Being EAL myself, my first/home/native (pick one) language is Polish, I felt instantly drawn to this category of students and, quite frankly, I could relate to and bond with them quicker than with others. Although I was fluent in English when starting my teaching career, I remember my first year at University in Paris, studying Korean in French (yes, I really like languages). I still remember some lectures about Chinese Ancient History in French. Two and a half hours of white noise recorded on paper as three to five words and half a page of carefully coloured squares. Over a decade later, I would find Omar and many other EAL students presenting me with the same “quality” of work produced in their lessons.

TESOL techniques for all

This natural affinity with speakers of other languages quickly turned into the driving force and pedagogical philosophy behind my teaching. It was like a flash back, I had to, and could do something about it, so I started planning my sessions thinking of the EAL students first. I found the approach had a wider importance.

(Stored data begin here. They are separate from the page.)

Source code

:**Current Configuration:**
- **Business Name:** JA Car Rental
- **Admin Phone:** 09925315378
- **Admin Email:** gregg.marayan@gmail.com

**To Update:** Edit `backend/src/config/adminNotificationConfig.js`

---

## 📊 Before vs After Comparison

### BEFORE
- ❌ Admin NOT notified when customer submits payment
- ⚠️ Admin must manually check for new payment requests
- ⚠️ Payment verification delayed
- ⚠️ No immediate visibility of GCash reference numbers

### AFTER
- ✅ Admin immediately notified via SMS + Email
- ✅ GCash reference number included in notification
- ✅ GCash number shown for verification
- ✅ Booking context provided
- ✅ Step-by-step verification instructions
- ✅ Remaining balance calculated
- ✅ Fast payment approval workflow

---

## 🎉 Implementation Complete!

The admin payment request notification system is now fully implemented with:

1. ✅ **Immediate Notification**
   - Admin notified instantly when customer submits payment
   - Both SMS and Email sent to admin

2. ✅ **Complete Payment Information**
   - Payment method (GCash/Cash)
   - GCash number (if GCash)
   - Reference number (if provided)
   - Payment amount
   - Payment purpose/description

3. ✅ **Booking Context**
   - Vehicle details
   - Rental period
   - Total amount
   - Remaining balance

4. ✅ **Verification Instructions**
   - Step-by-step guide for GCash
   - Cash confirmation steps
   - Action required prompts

Here’s just some  of the numerous TESOL (Teaching English to Speakers of Other Languages) techniques I found to work with all my students:

1. TTT < STT

(Teacher Talking Time should be less than Student Talking Time)

This is one of the pillars of language learning; the more your students speak in lessons, the more practice they get and the more opportunities of correction arise for the teacher.

2. Spend some time on learning objectives

“This may be good in MFL, but we can’t really afford to spend 20 minutes of a lesson chatting about the learning objectives”  I was told this by much more experienced colleagues from Science and Humanities Departments . . .

The cynical me was wondering how they’d defend spending similar amounts of time trying to cut down low-level disruption .  . .  The professional me reached out for a back-up in research. Robin Alexander (University of Cambridge) claims that,

“High-quality classroom talk raises standards in the core subjects as typically measured in national and international tests.”